What Would Dolly Do?

Every January, the Tennessee Legislature reconvenes with a flurry of excitement and anticipation. But government isn’t supposed to be exciting; it’s supposed to be practical.

That’s why I keep an eye on the periodic “state roundup” newsletters from tax and economic policy watchdogs. They read like a triage report: an $83 million school-district hole in Alaska, an $850 million shortfall in Colorado, a new wealth-tax fight in California, or a utility seeking property-tax relief in Louisiana to finance major infrastructure. And if you live in Tennessee, you may notice something else: we’re rarely on that list.

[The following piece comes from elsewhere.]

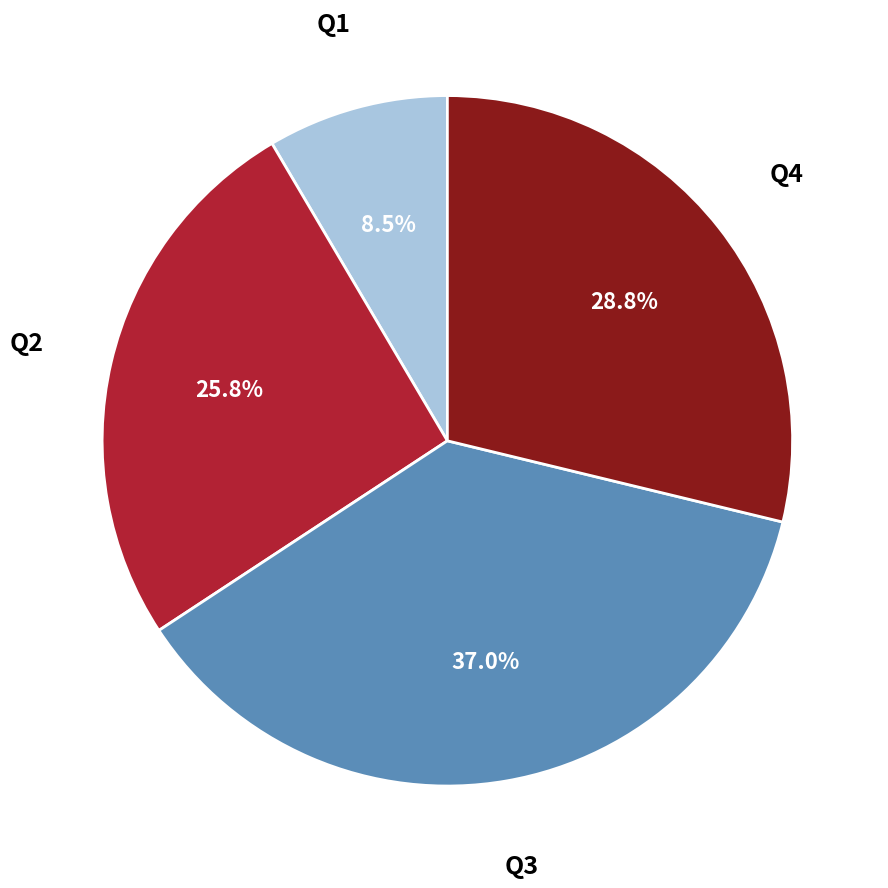

How many slices are in this pie chart?

4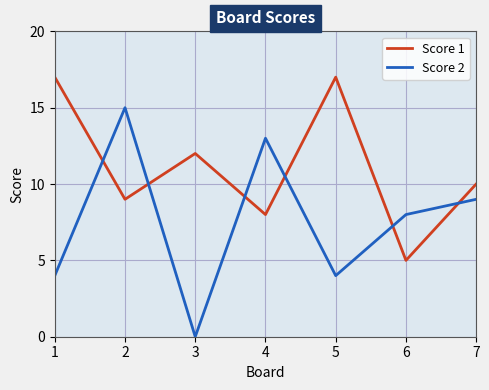

How many lines are shown in the chart?

2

What’s striking is that fiscal stress doesn’t just show up in smaller or weaker economies. Ten states are routinely flagged on “tight budget” watchlists: California, Colorado, Idaho, Illinois, Maryland, Nebraska, New Jersey, New York, Pennsylvania, and Washington. Many of these are economic powerhouses. So why do they keep popping up?

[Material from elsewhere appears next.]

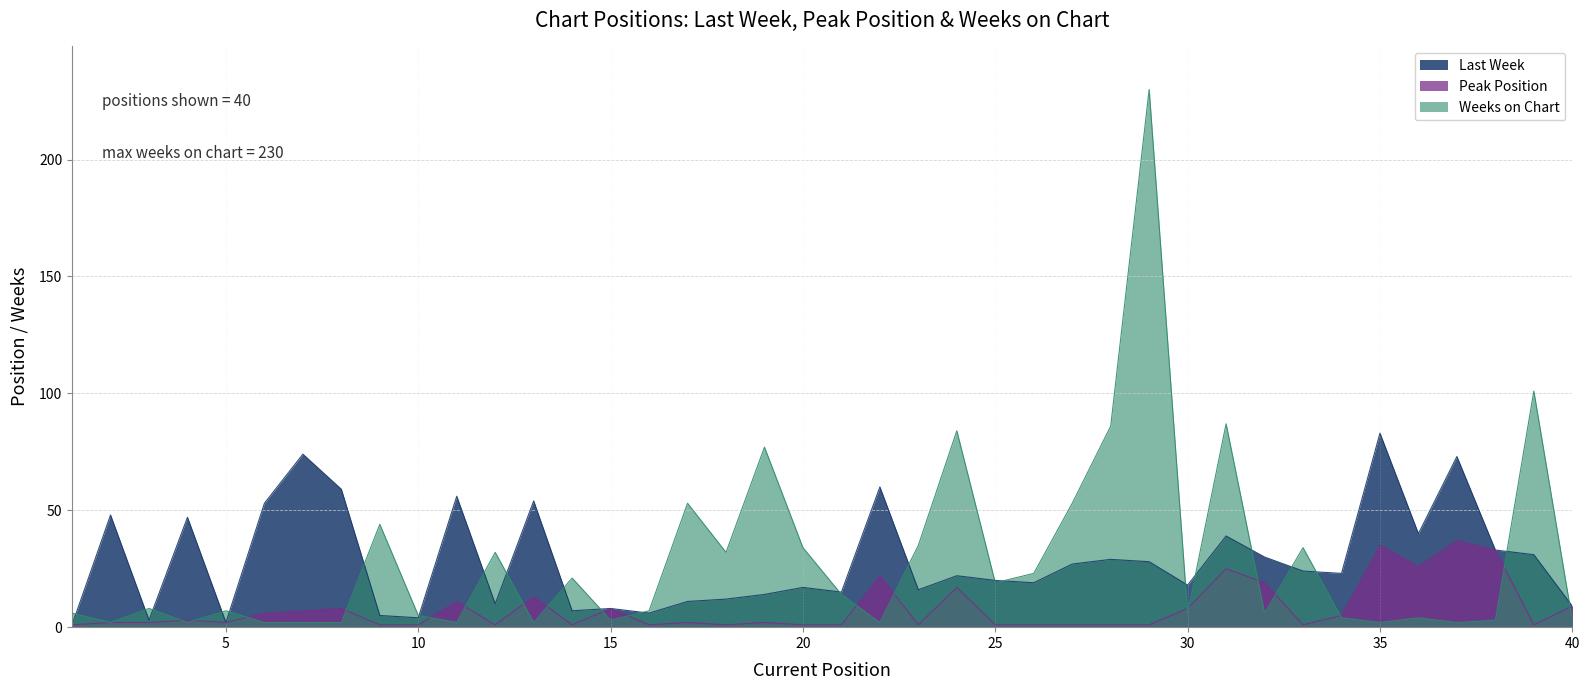

At which label is Last Week closest to 42?

36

Because budgets care more about fundamentals than headlines: what you take in, what you promise to spend year after year, and whether you’ve left yourself any margin when times turn.

Scripture treats money as a stewardship issue. Wisdom says plan ahead and keep something in reserve–like Joseph preparing for the famine. It also teaches personal responsibility and diligence, while calling us to be generous to those in genuine need. The balance is simple: don’t live without restraint, don’t shift the consequences of poor choices onto others, and don’t harden your heart when your neighbor truly needs help.

Here’s where I like to apply a simple Tennessee test: “What would Dolly do?” It’s good old mountain common sense: love your neighbor, give back to your community, work hard, and don’t let circumstances define you. In plain terms: keep your word, take responsibility, and save a little for the seasons when life gets tight.

That mix of compassion and practicality translates well to how a state should run its finances.

First, don’t spend money you don’t have. Tennessee’s constitution requires the numbers to balance each year. That doesn’t eliminate risk, but it does reduce the temptation to ignore problems with wishful thinking and temporary fixes. In places where budgets are held together with optimistic assumptions, the headlines eventually catch up. Tennessee’s approach pushes decisions earlier, which usually means fewer surprises later.

Second, keep something “put back.” In household terms, that’s the rainy-day fund. It isn’t glamorous, and it doesn’t satisfy every worthy request in the moment. But it matters most when times turn. A healthy cushion gives leaders choices: adjust gradually, protect core services, and avoid the whiplash of last-minute cuts or frantic revenue grabs.

Third, steadiness builds trust—and trust has value. When lenders and rating agencies see a history of balanced budgets and healthy reserves, a state earns a reputation for dependability. That reputation doesn’t solve every problem, but it does make it easier—and often cheaper—to finance big needs when the time comes.

But “What would Dolly do?” isn’t only about thrift. It’s also about generosity with purpose. Dolly didn’t just talk about caring for people; she built programs that opened doors, especially for kids. That’s an important reminder for government. The state can’t fix every social problem, and it shouldn’t pretend it can. But it can do the basics well—safe communities, strong schools, reliable roads—and make sure hard work has a fair shot at paying off.

So, Tennessee, in a world that rewards blending in with the crowd and keeping up with the Joneses, be Dolly instead.